Two Minutes. Downtown or the Neighborhoods.

Early in my tenure as Director of the Public Lighting Department, a cascading power demand crisis gave me roughly two to three minutes to make a decision before the system overloaded. We didn't have enough power to meet demand across the entire grid. Something had to be cut. The choice was between downtown — federal buildings, the city-county building, the courts, the jail, Wayne State University — or the neighborhoods, which included every school in session at that moment.


I cut downtown.


"If I cut the neighborhoods, children would have been released from school mid-day with no crossing guards, no traffic signals, during rush hour. That was not a risk I was willing to take with someone else's child."

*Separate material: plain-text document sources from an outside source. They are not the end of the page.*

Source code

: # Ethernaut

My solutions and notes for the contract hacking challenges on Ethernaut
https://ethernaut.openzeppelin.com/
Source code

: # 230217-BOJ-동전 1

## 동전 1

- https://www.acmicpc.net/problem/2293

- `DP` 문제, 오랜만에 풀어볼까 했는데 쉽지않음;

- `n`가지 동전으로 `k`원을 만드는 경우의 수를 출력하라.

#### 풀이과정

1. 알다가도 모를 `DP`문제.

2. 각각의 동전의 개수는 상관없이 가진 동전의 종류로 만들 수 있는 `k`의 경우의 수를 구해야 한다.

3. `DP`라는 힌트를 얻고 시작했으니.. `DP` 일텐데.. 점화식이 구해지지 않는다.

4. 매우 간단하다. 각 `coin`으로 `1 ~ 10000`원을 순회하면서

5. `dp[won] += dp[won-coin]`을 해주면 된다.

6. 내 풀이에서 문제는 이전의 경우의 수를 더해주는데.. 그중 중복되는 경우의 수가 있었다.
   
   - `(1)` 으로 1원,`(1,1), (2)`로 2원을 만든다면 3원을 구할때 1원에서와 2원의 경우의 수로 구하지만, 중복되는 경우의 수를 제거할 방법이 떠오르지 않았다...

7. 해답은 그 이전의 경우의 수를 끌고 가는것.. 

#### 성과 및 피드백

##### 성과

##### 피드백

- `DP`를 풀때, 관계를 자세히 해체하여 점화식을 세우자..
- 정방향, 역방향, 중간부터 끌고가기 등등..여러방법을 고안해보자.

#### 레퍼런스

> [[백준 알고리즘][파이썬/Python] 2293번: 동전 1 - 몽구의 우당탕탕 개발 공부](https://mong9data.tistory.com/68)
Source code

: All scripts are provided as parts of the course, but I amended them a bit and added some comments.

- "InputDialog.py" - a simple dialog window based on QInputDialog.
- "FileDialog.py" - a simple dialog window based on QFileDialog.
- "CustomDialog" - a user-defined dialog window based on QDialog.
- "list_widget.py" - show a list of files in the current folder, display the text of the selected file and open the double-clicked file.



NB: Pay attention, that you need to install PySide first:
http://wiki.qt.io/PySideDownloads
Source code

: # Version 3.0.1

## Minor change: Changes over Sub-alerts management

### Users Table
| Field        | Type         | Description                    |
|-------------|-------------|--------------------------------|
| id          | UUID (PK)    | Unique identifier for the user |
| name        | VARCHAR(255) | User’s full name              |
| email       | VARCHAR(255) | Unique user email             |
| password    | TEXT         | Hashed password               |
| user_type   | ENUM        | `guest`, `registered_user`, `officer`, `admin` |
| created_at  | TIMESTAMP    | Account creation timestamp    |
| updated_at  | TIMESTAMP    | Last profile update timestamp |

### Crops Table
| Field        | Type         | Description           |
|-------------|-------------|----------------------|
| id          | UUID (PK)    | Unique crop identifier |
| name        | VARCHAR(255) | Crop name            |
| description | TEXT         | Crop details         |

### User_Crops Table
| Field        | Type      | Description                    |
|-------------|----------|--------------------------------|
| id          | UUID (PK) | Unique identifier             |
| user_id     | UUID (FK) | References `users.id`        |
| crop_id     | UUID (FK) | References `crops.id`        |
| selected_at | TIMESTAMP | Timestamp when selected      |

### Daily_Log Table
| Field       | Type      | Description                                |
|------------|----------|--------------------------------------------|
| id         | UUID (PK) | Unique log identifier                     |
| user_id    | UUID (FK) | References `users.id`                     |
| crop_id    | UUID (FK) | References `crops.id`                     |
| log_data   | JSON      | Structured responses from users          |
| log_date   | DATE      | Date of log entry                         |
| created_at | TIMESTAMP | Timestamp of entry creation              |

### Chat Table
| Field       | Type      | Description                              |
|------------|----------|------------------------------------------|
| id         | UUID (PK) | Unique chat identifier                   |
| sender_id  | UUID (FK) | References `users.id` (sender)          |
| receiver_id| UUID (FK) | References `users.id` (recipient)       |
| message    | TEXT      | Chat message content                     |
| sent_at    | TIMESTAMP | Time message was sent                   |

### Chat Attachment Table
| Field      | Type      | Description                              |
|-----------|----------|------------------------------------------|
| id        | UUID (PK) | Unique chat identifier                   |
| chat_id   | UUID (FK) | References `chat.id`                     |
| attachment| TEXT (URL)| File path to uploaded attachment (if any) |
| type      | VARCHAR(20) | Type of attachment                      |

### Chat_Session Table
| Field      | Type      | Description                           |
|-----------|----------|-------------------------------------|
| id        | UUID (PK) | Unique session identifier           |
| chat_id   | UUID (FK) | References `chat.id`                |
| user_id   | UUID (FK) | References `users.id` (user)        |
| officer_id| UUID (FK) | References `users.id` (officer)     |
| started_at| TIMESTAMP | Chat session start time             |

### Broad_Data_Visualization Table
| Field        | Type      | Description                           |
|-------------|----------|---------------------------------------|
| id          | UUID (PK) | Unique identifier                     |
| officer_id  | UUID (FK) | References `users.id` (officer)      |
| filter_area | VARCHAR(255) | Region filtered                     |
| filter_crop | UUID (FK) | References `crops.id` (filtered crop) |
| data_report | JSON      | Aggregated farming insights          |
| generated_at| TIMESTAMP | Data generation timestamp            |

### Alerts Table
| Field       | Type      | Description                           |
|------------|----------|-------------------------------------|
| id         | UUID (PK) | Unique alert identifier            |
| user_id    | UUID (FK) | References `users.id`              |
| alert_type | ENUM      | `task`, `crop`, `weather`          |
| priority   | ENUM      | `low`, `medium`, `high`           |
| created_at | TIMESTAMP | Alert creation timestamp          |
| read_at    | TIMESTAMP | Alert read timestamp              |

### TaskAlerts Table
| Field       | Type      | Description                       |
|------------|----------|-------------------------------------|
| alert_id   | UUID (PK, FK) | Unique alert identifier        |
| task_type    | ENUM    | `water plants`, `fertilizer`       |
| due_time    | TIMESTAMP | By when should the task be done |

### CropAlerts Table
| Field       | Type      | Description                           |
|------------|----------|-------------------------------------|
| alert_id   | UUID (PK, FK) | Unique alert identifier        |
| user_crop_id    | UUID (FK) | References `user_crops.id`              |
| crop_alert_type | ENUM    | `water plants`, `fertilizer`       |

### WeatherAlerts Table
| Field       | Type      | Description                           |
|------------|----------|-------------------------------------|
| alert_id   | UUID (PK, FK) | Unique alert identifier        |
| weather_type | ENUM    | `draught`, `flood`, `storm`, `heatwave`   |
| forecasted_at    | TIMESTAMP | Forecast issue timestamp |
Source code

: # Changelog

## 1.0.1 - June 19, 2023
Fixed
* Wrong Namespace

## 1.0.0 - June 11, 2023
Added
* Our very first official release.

It was not a complicated decision for me, but it was consequential. Major institutions lost power. There were phone calls to make and explanations to give. I made them. Because the alternative — releasing children into darkened intersections during peak traffic — was not something I was willing to accept. That is how I think about priorities when the pressure is real and the clock is running.


Five Hundred Angry Parents and a Promise I Kept

When I first became Director of the Public Lighting Department, Detroit Public Schools were experiencing over two hundred building days lost per year due to power outages. The schools most affected were in neighborhoods that could least afford the disruption — including Bates Middle School, a feeder school for students on track to Renaissance High School, one of Detroit's premier magnet programs. Parents were pulling their children out and sending them to charter and private schools. The threat to those programs was real.


I stood in front of roughly five hundred parents who had every reason to be furious and no reason to trust a new director they didn't know. I told them I understood that. I asked them, because of their commitment to their community and their schools, to give me one year before making a decision. I told them I would fix it.


Within twelve months, power outages at Detroit Public Schools dropped from over two hundred to two. Not because I made promises — because I had a plan, the financial and operational background to execute it, and the commitment to follow through. Detroit Public Schools have had reliable power ever since.


I tell that story not to impress anyone, but because it is directly relevant to what Troy needs right now. Choosing schools as a priority is not a campaign position for me. It is something I have actually done, under pressure, with measurable results.


The Right Person Either Way

Troy faces a budget decision this August. If the millage passes — and I believe it will — the question becomes how to deploy those resources wisely. Not to simply backfill the status quo, but to invest strategically in a district that can grow, modernize, and lead. I know how to do that. I have done it with a city coming out of bankruptcy, with far less margin for error than Troy faces today.


If the millage does not pass, the district will need someone who can navigate a genuinely difficult financial restructuring without destroying what makes Troy's schools exceptional. I have structured bond deals on Wall Street and managed public agencies through fiscal crises. I know what it takes to find creative solutions when the conventional options are off the table.


Either way — thriving or rebuilding — the skill set is the same: financial rigor, creative problem solving, fiscal discipline, and an absolute commitment to protecting the people who depend on the institution. I have spent 23 years demonstrating all four. I am not asking Troy to take that on faith. The record is there.


I'd be honored to earn your vote.


Beau Taylor is a candidate for Troy School District School Board, CEO of the Public Lighting Authority of Detroit, and a Troy parent.